Effects of ferric oxide on the calcination and phase evolution of low-carbon calcium sulfoaluminate cement

Abstract

To achieve a low-carbon transition in the cement industry, Calcium sulfoaluminate cement (CSA) has garnered significant attention, especially when raw materials are substituted with solid waste. Many solid wastes contain ferric oxide, which significantly effects the properties of cementitious materials. However, there is a lack of comprehensive research on the evolution of mineral phases during the calcination process of CSA with and without ferric oxide, limiting theoretical guidance for optimizing cement mineral phases based on calcination process. To address this problem, X-ray diffraction (XRD), Rietveld quantitative analysis, and Scanning electron microscopy (SEM) were used to investigate the evolution of key mineral phases in CSA clinkers with and without Fe₂O₃ over the temperature range of 900 ~ 1250/1300 °C, as well as the influence of CaO content on these processes. The study revealed that the introduction of Fe₂O₃ enhances the reactivity of the mineral phase system at lower temperatures, accelerates the transformation of intermediate phases into target phases, and shifting the rapid reaction stage of C₄A₃$ from 1250 °C–1300 °C to 1150 °C–1250 °C. This shift allows for more C₄A₃$ formation through an intermediate phase (CA and CA₂), optimizing its generation pathway.

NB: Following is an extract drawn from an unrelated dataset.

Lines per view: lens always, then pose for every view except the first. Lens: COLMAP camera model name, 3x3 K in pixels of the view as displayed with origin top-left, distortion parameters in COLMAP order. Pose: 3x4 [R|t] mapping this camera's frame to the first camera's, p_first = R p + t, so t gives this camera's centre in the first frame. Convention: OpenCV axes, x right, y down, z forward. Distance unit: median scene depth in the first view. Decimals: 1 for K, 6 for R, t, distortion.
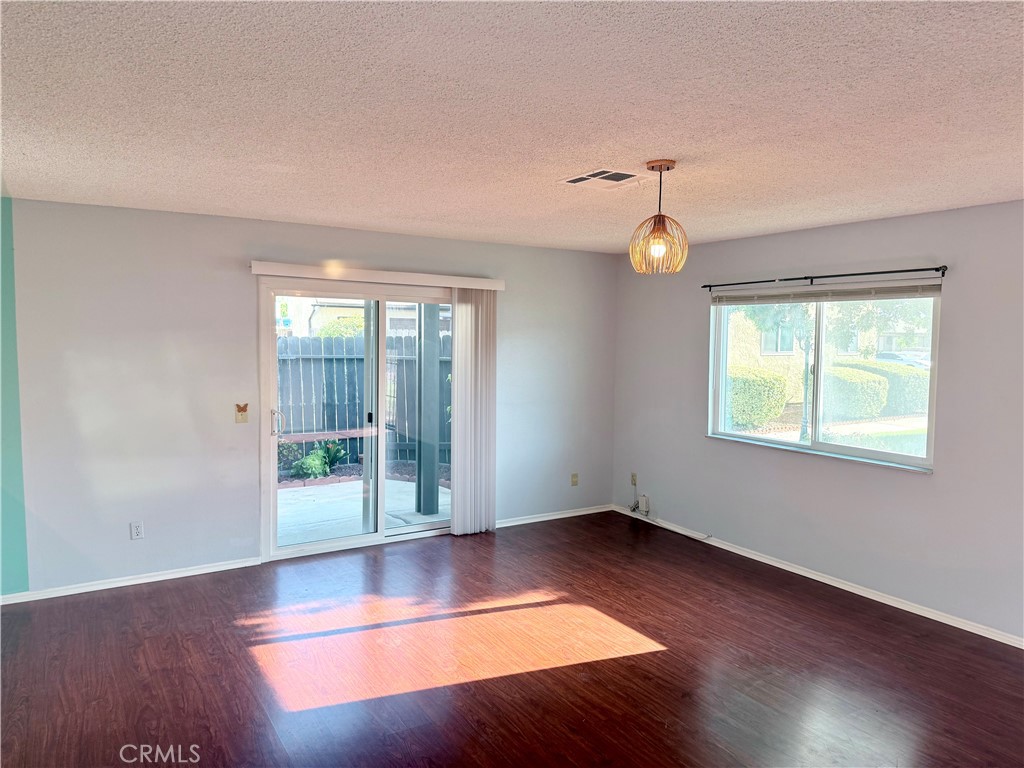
lens RADIAL K [[710.4, 0, 508.5], [0, 710.4, 378.8], [0, 0, 1]] dist [0.045609, -0.058471]
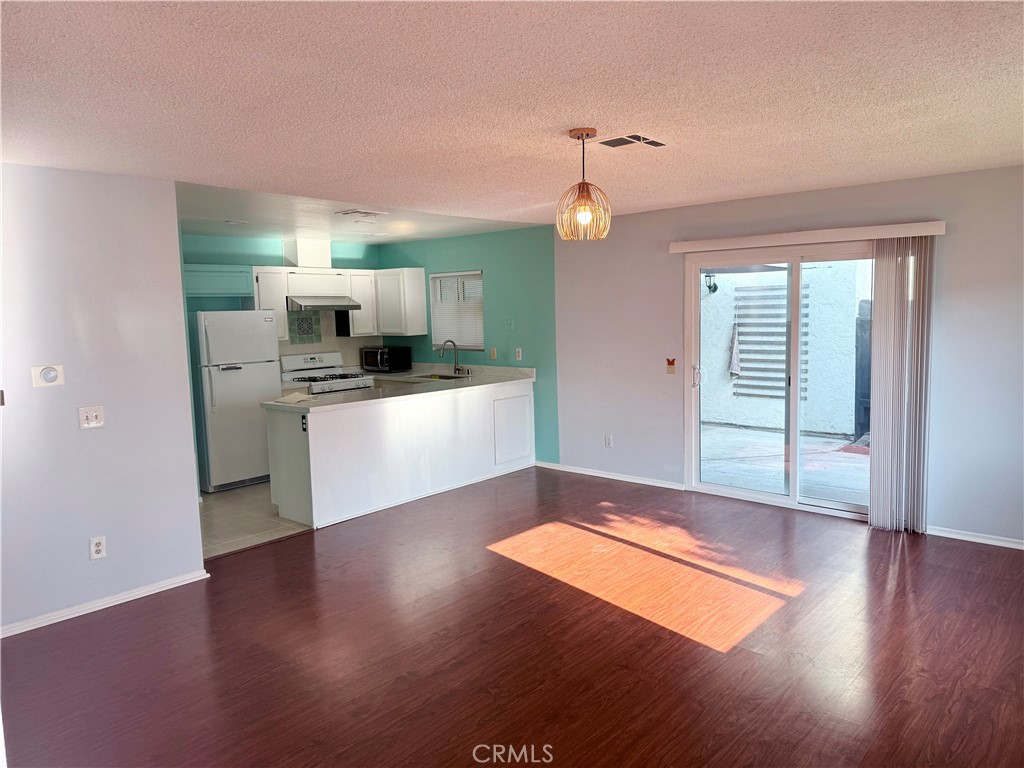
lens RADIAL K [[710.4, 0, 508.2], [0, 710.4, 388.3], [0, 0, 1]] dist [0.045609, -0.058471]
pose [[0.272734, 0.091872, -0.957693, 0.868276], [-0.029267, 0.995762, 0.087190, -0.015712], [0.961644, 0.004249, 0.274267, 0.450976]]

While Fe₂O₃ accelerates the rapid reaction of C₄A₃$, it slightly reduces the selectivity of Ca²⁺ for C₂S, affecting its reaction process but having minimal impact on its final content. Increasing CaO content does not alter the original mineral phase system of the clinker but accelerates the chemical reaction rate of minerals, with this effect further enhanced in systems containing iron. Higher CaO content inhibits the substitution of Fe³⁺ for Al³⁺ in C₄A₃$, thereby reducing the overall amount of C₄A₃$ in clinker.